Facebook Faces Face the Facts

"Aww babes you look totez beautz"
"Aww fanks! but you must be talking about your sex pot self"
"OMG awww! but seriously-this is such a nice pic!"

400 "awwws" later and some people who dislike each other are still pretending to be best mates who genuinely think each other are "beauts". The fact is that for every 200 likes, your edited selfie picture becomes less and less real. You become an object of the internet- only liked because you popped up on someone's newsfeed, only complimented because your photo is air brushed and filtered. Your photoshopped, social networking face is not who you really are at all. The person you really are is a ordinary enough human being with eyes, nose and mouth all arranged in a normal enough way. You probably have a spot or scar on your forehead. You probably have bags under your eyes. You probably don't look anything like your profile picture that everyone says is so "stunning". urgh.

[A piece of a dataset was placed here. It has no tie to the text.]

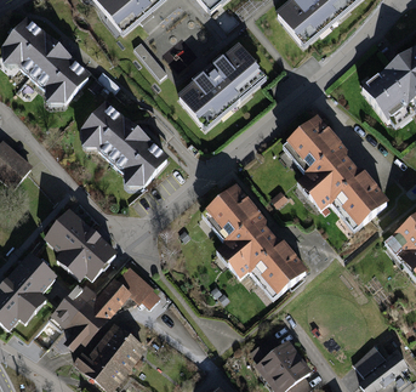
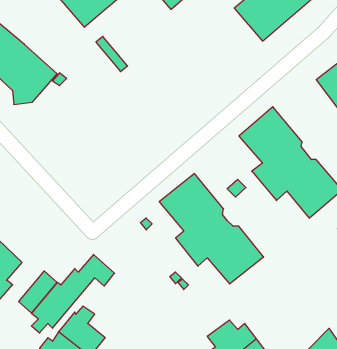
building: [178,44,267,129] -> none
building: [82,106,173,194] -> none
building: [46,209,118,279] -> none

You probably aren't friends with 600 people and you probably, if we're honest, don't think "Babyjustwantstolivelovelaugh pink_rabbit xx :*:*" is that pretty. In fact you probably don't even know her real name. You probably sit at home, eating a digestive thinking "urgh. she's such a poser! and she's such a bitch." but as you click the like button you know that if you weren't frenemies with her you would probably have far fewer friends and far more enemies. You probably don't want to comment "awww" but you do because it's what everyone does. She probably doesn't want to respond to your comment by saying "awww-but you!" She'd rather write "and why are you commenting you ugly cow?" but she won't.

Most of us do it. Most of us pretend to be friends with people who we don't know that well, don't like that much and don't really care about. It occurred even before Facebook and twitter and all of those sites provided a platform for it. It's present in the way we civilly talk to colleagues, to friends of friends and even in the way we talk to our families. We are constantly acting. Constantly trying to keep up the pretence of our popularity, social status and intelligence. As humans it's only natural to want to be seen from the best angle, in the best light, at your best. But as friends, family members, colleagues it's also important for us to be honest with ourselves and with each other. We have to learn to accept and deal with our faults- maybe learn to love them. We have to realise that pretending to be friends with someone is no substitute for a real friendship.

Tip: Be a bit more honest with yourself. That's all. Oh and please stop saying "aww babes you are such a hotty omg aww :*"- no one needs it in their life. It is a waste of pixels.